Copy the records below word for word, from the first line through the line that contains "R. Josina Teixeira", and leave out any pictures.

▸ EXERCISE INPUTS
========================================================================
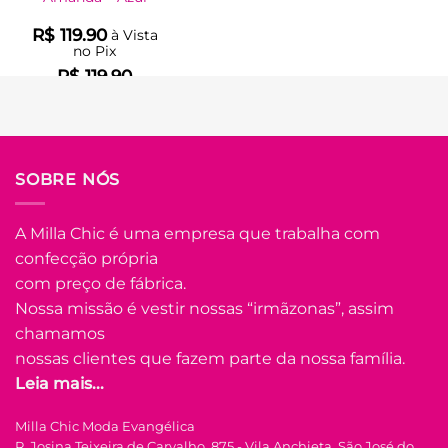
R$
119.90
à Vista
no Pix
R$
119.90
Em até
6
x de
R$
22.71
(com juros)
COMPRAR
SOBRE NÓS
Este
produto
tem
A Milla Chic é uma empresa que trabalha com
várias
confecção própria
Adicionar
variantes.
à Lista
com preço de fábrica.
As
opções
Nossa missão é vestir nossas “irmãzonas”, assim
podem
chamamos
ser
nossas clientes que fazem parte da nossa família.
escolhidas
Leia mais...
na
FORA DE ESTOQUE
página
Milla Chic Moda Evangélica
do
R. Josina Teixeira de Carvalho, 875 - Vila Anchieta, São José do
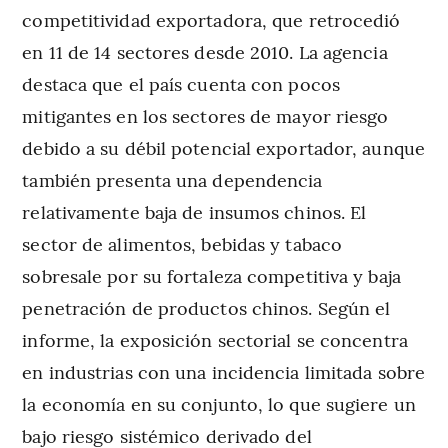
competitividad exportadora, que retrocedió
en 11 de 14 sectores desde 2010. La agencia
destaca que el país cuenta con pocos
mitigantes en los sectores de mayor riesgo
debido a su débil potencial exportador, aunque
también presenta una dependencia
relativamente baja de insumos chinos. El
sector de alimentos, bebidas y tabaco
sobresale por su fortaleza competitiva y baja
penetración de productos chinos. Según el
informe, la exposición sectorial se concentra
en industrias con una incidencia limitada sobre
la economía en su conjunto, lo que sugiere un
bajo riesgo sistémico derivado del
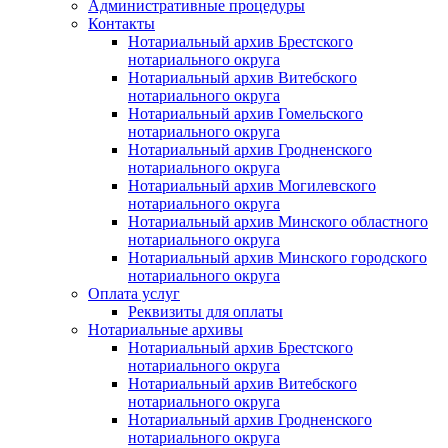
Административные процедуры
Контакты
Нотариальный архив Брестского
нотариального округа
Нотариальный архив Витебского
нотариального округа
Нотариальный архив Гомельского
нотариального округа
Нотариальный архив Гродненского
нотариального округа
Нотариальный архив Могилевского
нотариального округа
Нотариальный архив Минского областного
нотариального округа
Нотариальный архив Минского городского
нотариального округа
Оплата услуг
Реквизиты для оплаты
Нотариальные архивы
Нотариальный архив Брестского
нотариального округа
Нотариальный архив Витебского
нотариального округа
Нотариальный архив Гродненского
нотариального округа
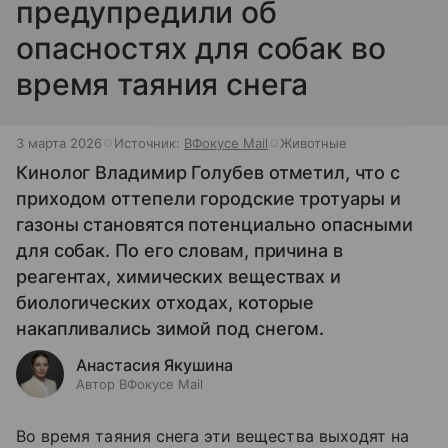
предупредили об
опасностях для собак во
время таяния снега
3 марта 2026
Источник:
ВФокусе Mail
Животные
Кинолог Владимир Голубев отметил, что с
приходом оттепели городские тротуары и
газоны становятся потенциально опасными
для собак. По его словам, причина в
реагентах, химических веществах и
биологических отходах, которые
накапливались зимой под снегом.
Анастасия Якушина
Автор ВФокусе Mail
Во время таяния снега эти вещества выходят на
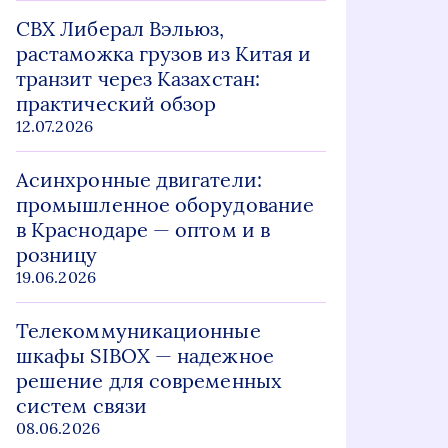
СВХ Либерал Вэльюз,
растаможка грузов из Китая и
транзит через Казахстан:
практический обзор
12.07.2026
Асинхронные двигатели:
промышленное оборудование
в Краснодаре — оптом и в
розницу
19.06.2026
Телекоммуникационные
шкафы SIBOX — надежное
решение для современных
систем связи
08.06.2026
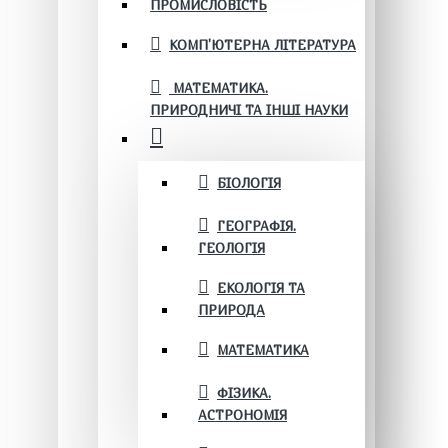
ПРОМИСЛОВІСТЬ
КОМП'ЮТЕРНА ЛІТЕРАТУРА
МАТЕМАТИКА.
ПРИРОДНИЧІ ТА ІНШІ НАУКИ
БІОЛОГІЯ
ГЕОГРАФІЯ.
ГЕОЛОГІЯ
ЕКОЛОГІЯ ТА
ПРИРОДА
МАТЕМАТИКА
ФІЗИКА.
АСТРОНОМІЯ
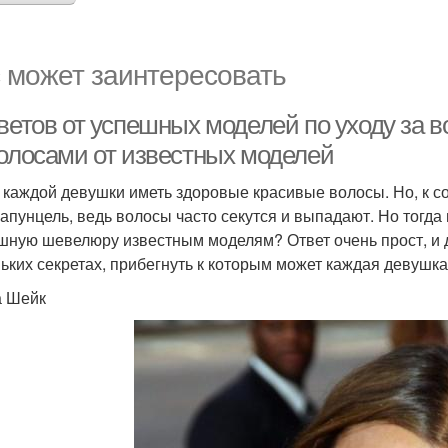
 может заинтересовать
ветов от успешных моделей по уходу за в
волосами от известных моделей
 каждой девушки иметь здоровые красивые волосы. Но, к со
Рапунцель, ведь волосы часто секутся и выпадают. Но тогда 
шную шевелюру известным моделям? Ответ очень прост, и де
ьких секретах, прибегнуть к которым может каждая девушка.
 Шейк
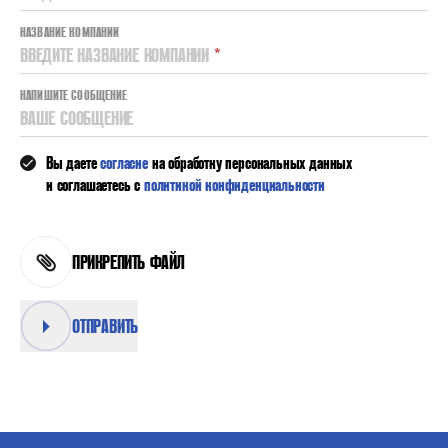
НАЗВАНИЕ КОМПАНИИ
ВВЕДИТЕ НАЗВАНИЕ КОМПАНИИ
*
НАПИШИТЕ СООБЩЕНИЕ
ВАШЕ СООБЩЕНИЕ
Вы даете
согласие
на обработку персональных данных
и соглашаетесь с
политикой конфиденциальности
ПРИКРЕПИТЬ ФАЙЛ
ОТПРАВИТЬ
========================================================================
▸ COMPLETED TASK
R$
119.90
à Vista
no Pix
R$
119.90
Em até
6
x de
R$
22.71
(com juros)
COMPRAR
SOBRE NÓS
Este
produto
tem
A Milla Chic é uma empresa que trabalha com
várias
confecção própria
Adicionar
variantes.
à Lista
com preço de fábrica.
As
opções
Nossa missão é vestir nossas “irmãzonas”, assim
podem
chamamos
ser
nossas clientes que fazem parte da nossa família.
escolhidas
Leia mais...
na
FORA DE ESTOQUE
página
Milla Chic Moda Evangélica
do
R. Josina Teixeira de Carvalho, 875 - Vila Anchieta, São José do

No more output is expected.